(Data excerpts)

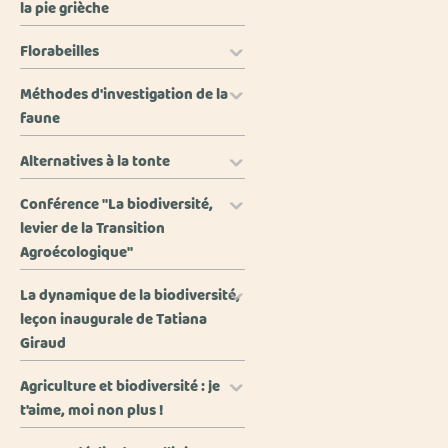
la pie grièche
Florabeilles
Méthodes d'investigation de la
faune
Alternatives à la tonte
Conférence "La biodiversité,
levier de la Transition
Agroécologique"
La dynamique de la biodiversité,
leçon inaugurale de Tatiana
Giraud
Agriculture et biodiversité : je
t'aime, moi non plus !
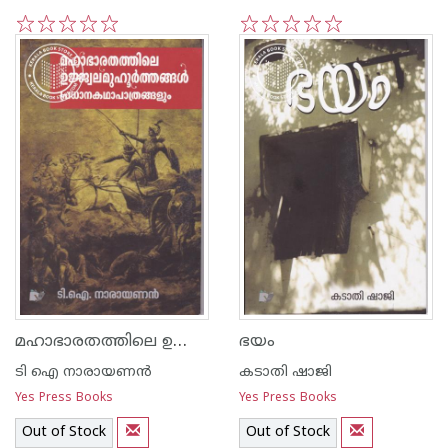
1
2
3
4
5
1
2
3
4
5
മഹാഭാരതത്തിലെ ഉജ്ജ്വലമുഹൂര്‍ത്തങ്ങള്‍ പ്രധാനകഥാപാത്രങ്ങളും
ഭയം
ടി ഐ നാരായണന്‍
കടാതി ഷാജി
Yes Press Books
Yes Press Books
Out of Stock
Out of Stock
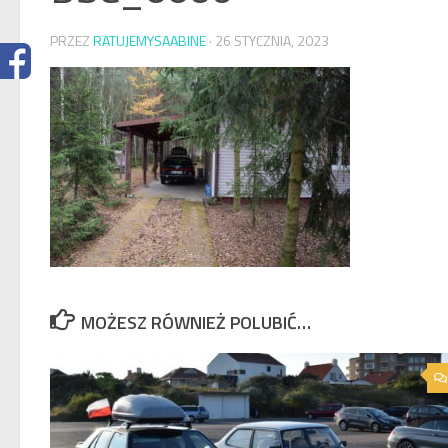
PRZEZ
RATUJEMYSAABINE
·
26 STYCZNIA, 2023
MOŻESZ RÓWNIEŻ POLUBIĆ…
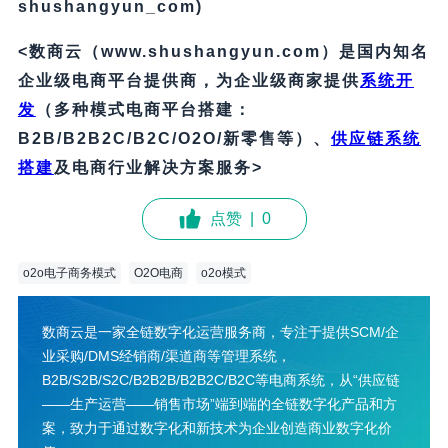
shushangyun_com)
<数商云（www.shushangyun.com）是国内知名
企业级电商平台提供商，为企业级商家提供
系统开
发
（多种模式电商平台搭建：
B2B/B2B2C/B2C/O2O/新零售等）、
供应链系统
搭建
及电商行业解决方案服务>
点赞
|
0
o2o电子商务模式
O2O电商
o2o模式
数商云是一家全链数字化运营服务商，专注于提供SCM/企
业采购/DMS经销商/渠道商等管理系统，
B2B/S2B/S2C/B2B2B/B2B2C/B2C等电商系统，从“供应链
——生产运营——销售市场”端到端的全链数字化产品和方
案，致力于通过数字化和新技术为企业创造商业数字化价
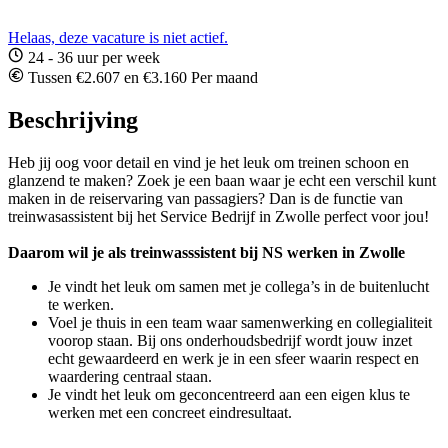
Helaas, deze vacature is niet actief.
24 - 36 uur per week
Tussen €2.607 en €3.160 Per maand
Beschrijving
Heb jij oog voor detail en vind je het leuk om treinen schoon en
glanzend te maken? Zoek je een baan waar je echt een verschil kunt
maken in de reiservaring van passagiers? Dan is de functie van
treinwasassistent bij het Service Bedrijf in Zwolle perfect voor jou!
Daarom wil je als treinwasssistent bij NS werken in Zwolle
Je vindt het leuk om samen met je collega’s in de buitenlucht
te werken.
Voel je thuis in een team waar samenwerking en collegialiteit
voorop staan. Bij ons onderhoudsbedrijf wordt jouw inzet
echt gewaardeerd en werk je in een sfeer waarin respect en
waardering centraal staan.
Je vindt het leuk om geconcentreerd aan een eigen klus te
werken met een concreet eindresultaat.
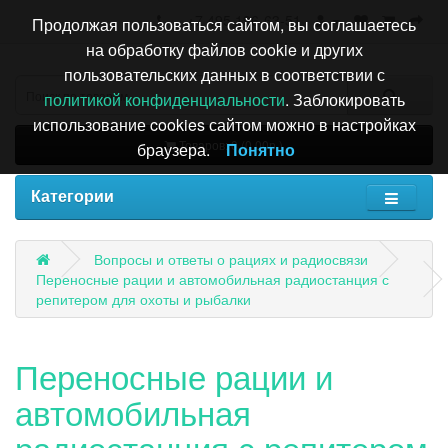
+7 495 196-63-51
Продолжая пользоваться сайтом, вы соглашаетесь
на обработку файлов cookie и других
пользовательских данных в соответствии с
политикой конфиденциальности
. Заблокировать
использование cookies сайтом можно в настройках
Товаров: 0 (0.00р.)
браузера.
Понятно
Категории
Вопросы и ответы о рациях и радиосвязи
Переносные рации и автомобильная радиостанция с
репитером для охоты и рыбалки
Переносные рации и
автомобильная
радиостанция с репитером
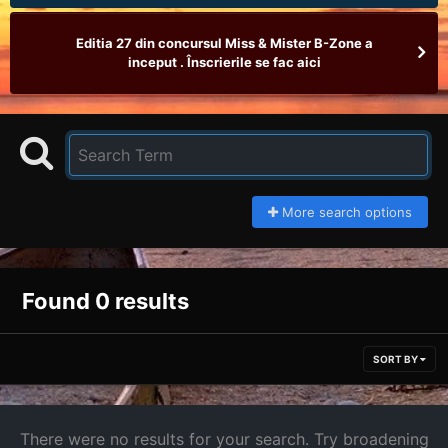
Editia 27 din concursul Miss & Mister B-Zone a
inceput . Înscrierile se fac aici
More search options
Found 0 results
SORT BY
There were no results for your search. Try broadening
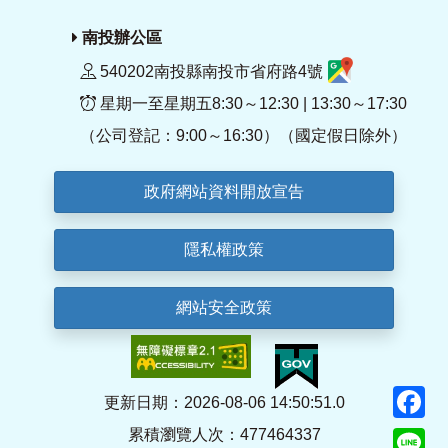
南投辦公區
540202南投縣南投市省府路4號
星期一至星期五8:30～12:30 | 13:30～17:30
（公司登記：9:00～16:30）（國定假日除外）
政府網站資料開放宣告
隱私權政策
網站安全政策
F
更新日期：2026-08-06 14:50:51.0
累積瀏覽人次：477464337
Li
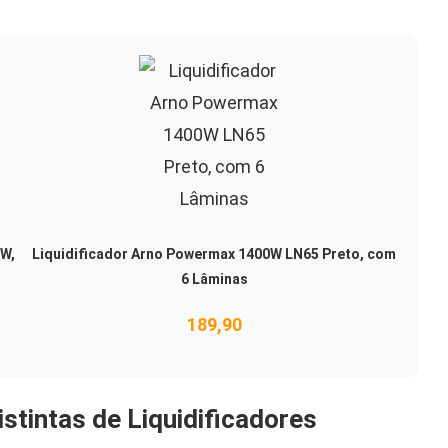
0W,
Liquidificador Arno Powermax 1400W LN65 Preto, com
6 Lâminas
189,90
stintas de Liquidificadores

Task description:
Rewrite the whole listing with "Out of Stock" changed to "Available" and every other line left the same. Leave the pictures out of the answer.

Response to the exercise:
la pie grièche
Florabeilles
Méthodes d'investigation de la
faune
Alternatives à la tonte
Conférence "La biodiversité,
levier de la Transition
Agroécologique"
La dynamique de la biodiversité,
leçon inaugurale de Tatiana
Giraud
Agriculture et biodiversité : je
t'aime, moi non plus !
1
2
3
4
5
1
2
3
4
5
മഹാഭാരതത്തിലെ ഉജ്ജ്വലമുഹൂര്‍ത്തങ്ങള്‍ പ്രധാനകഥാപാത്രങ്ങളും
ഭയം
ടി ഐ നാരായണന്‍
കടാതി ഷാജി
Yes Press Books
Yes Press Books
Available
Available
PRZEZ
RATUJEMYSAABINE
·
26 STYCZNIA, 2023
MOŻESZ RÓWNIEŻ POLUBIĆ…
shushangyun_com)
<数商云（www.shushangyun.com）是国内知名
企业级电商平台提供商，为企业级商家提供
系统开
发
（多种模式电商平台搭建：
B2B/B2B2C/B2C/O2O/新零售等）、
供应链系统
搭建
及电商行业解决方案服务>
点赞
|
0
o2o电子商务模式
O2O电商
o2o模式
数商云是一家全链数字化运营服务商，专注于提供SCM/企
业采购/DMS经销商/渠道商等管理系统，
B2B/S2B/S2C/B2B2B/B2B2C/B2C等电商系统，从“供应链
——生产运营——销售市场”端到端的全链数字化产品和方
案，致力于通过数字化和新技术为企业创造商业数字化价
Helaas, deze vacature is niet actief.
24 - 36 uur per week
Tussen €2.607 en €3.160 Per maand
Beschrijving
Heb jij oog voor detail en vind je het leuk om treinen schoon en
glanzend te maken? Zoek je een baan waar je echt een verschil kunt
maken in de reiservaring van passagiers? Dan is de functie van
treinwasassistent bij het Service Bedrijf in Zwolle perfect voor jou!
Daarom wil je als treinwasssistent bij NS werken in Zwolle
Je vindt het leuk om samen met je collega’s in de buitenlucht
te werken.
Voel je thuis in een team waar samenwerking en collegialiteit
voorop staan. Bij ons onderhoudsbedrijf wordt jouw inzet
echt gewaardeerd en werk je in een sfeer waarin respect en
waardering centraal staan.
Je vindt het leuk om geconcentreerd aan een eigen klus te
werken met een concreet eindresultaat.
+7 495 196-63-51
Продолжая пользоваться сайтом, вы соглашаетесь
на обработку файлов cookie и других
пользовательских данных в соответствии с
политикой конфиденциальности
. Заблокировать
использование cookies сайтом можно в настройках
Товаров: 0 (0.00р.)
браузера.
Понятно
Категории
Вопросы и ответы о рациях и радиосвязи
Переносные рации и автомобильная радиостанция с
репитером для охоты и рыбалки
Переносные рации и
автомобильная
радиостанция с репитером
Editia 27 din concursul Miss & Mister B-Zone a
inceput . Înscrierile se fac aici
More search options
Found 0 results
SORT BY
There were no results for your search. Try broadening
南投辦公區
540202南投縣南投市省府路4號
星期一至星期五8:30～12:30 | 13:30～17:30
（公司登記：9:00～16:30）（國定假日除外）
政府網站資料開放宣告
隱私權政策
網站安全政策
F
更新日期：2026-08-06 14:50:51.0
累積瀏覽人次：477464337
Li
0W,
Liquidificador Arno Powermax 1400W LN65 Preto, com
6 Lâminas
189,90
stintas de Liquidificadores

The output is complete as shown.